═════ QUELLENAUSZUG ═════
David Bowie hat dies auf einer Tournee vor rund zehn Jahren auch schon einmal getan mit seinem nicht minder legendären Popkanonalbum „Low“, Meat Loaf hat dies zuletzt vor einigen Monaten in der Schleyerhalle mit seinem Werk „Bat out of Hell“ vollführt. Dennoch darf und muss die Frage gestattet sein, ob ein Musiker damit den Zuschauererwartungen gerecht wird oder ob ein Konzertpublikum nicht eher das Gegenteil von einem Auftritt erwartet: nämlich eine bewusst dem Studiomaterial entgegengerichtete Anordnung und Kombination von Liedern aus verschiedenen Schaffensperioden. Und noch eine zweite Frage drängt sich auf: ob man als Künstler auf diese Weise nicht sehenden Auges in die Vorhersehbarkeit schlittert, wenn jedem Zuhörer alsbald klar wird, welches Lied zwingend als nächstes folgt.

Im Gepäck: nichts als Weltklassemusiker

Aber Peter Gabriel wäre nicht ein solch erratischer Musiker, wenn er sich dabei nichts gedacht hätte. Und so hat er in der Schleyerhalle jene Weltklassemusiker dabei, mit denen er dieses Album einst eingespielt hat – wenngleich dies mitnichten vor 25 Jahren der Fall war, also nicht 1988, sondern schon 1986, aber das sei geschenkt. Der Star bei dieser Tournee ist somit die Mannschaft. Auf der Bühne finden sich unter anderem der Spitzengitarrist David Rhodes, der Ausnahmebassist Tony Levin sowie der Drummer Manu Katché, der selber längst zum Weltstar gereift ist.

Vorzügliche Musiker sind es also, die in der Schleyerhalle einen zwar viel zu laut ausgesteuerten, aber exquisiten Sound hinlegen. Allein Katchés luftig-filigranes Schlagzeugspiel ist eine Wucht. Dass zwei weitere Teilnehmerinnen der Originaleinspielung nicht dabei sind, lässt sich verschmerzen: Kate Bush wird bei „Don’t give up“ ebenso wie Laurie Anderson bei „This is the Picture“ durch die beiden Tour-Backgroundsängerinnen zwar nicht in gleicher Güteklasse, aber würdig vertreten.
═════
▶ _AUFGABENSTELLUNG 1_: Welcher Schlagzeuger steht laut dem Konzertbericht mit Peter Gabriel auf der Bühne?
▶ _AUFGABENSTELLUNG 2_: Gib bitte den Abschnitt des Konzertberichts von „Im Gepäck: nichts“ bis „Weltstar gereift ist.“ wortgetreu wieder.
▶ _AUFGABENSTELLUNG 3_: Übertrage den Satz „Der Star bei dieser Tournee ist somit die Mannschaft.“ aus dem Konzertbericht ins Englische.
═════ AUSZÜGE DER EINTRÄGE ═════
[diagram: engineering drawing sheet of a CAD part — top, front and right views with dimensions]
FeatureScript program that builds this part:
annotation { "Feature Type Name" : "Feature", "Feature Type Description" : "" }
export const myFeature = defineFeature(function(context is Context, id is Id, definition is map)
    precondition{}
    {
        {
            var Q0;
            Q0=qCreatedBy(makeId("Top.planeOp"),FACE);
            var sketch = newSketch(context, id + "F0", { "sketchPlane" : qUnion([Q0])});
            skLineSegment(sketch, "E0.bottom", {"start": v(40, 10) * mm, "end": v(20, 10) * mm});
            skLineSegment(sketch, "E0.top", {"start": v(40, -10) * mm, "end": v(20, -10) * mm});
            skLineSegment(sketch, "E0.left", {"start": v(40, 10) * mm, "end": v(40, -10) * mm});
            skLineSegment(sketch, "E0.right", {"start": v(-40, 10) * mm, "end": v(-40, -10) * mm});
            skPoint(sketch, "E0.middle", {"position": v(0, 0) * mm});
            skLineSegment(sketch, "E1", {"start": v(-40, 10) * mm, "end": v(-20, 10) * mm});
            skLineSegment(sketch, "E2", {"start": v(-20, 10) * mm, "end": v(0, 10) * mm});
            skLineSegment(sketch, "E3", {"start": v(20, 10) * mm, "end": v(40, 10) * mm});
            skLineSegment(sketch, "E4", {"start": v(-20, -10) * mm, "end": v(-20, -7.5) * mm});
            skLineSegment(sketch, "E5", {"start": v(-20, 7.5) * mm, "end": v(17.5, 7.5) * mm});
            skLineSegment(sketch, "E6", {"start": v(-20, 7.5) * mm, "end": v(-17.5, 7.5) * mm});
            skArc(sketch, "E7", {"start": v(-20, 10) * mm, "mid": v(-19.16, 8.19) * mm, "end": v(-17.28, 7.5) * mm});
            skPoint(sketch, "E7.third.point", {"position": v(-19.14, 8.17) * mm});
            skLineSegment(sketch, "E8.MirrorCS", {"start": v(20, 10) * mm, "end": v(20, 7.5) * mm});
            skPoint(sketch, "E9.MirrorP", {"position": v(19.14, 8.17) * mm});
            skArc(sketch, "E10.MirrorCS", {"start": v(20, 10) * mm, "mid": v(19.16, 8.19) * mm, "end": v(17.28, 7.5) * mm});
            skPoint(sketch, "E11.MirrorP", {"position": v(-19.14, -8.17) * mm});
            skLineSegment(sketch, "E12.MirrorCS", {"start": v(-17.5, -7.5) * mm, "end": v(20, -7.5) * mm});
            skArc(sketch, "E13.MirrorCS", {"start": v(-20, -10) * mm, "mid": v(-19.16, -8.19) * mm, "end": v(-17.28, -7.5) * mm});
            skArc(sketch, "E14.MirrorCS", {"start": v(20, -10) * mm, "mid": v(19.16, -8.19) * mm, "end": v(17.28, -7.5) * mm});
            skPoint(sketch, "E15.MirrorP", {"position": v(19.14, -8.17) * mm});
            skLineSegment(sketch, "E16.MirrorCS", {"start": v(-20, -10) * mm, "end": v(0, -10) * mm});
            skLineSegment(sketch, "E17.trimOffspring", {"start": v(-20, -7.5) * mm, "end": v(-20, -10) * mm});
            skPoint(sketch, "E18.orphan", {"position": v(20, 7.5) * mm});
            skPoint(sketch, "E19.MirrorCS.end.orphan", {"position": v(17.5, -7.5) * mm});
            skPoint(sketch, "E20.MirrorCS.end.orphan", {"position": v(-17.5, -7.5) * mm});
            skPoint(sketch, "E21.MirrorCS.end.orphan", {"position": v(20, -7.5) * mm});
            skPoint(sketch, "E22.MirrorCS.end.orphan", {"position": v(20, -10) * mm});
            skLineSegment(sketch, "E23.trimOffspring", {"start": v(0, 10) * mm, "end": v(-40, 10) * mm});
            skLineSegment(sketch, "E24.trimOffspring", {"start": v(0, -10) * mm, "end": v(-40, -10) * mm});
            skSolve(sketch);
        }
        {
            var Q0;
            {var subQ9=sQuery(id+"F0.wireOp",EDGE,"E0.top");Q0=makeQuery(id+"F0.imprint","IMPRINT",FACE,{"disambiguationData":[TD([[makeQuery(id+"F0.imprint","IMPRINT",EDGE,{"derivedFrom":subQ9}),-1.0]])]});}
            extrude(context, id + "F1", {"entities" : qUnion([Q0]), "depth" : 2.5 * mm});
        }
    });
═════
▶ _ERGEBNIS 1_: Manu Katché

▶ _ERGEBNIS 2_:
Im Gepäck: nichts als Weltklassemusiker

Aber Peter Gabriel wäre nicht ein solch erratischer Musiker, wenn er sich dabei nichts gedacht hätte. Und so hat er in der Schleyerhalle jene Weltklassemusiker dabei, mit denen er dieses Album einst eingespielt hat – wenngleich dies mitnichten vor 25 Jahren der Fall war, also nicht 1988, sondern schon 1986, aber das sei geschenkt. Der Star bei dieser Tournee ist somit die Mannschaft. Auf der Bühne finden sich unter anderem der Spitzengitarrist David Rhodes, der Ausnahmebassist Tony Levin sowie der Drummer Manu Katché, der selber längst zum Weltstar gereift ist.

▶ _ERGEBNIS 3_: The star of this tour is thus the team.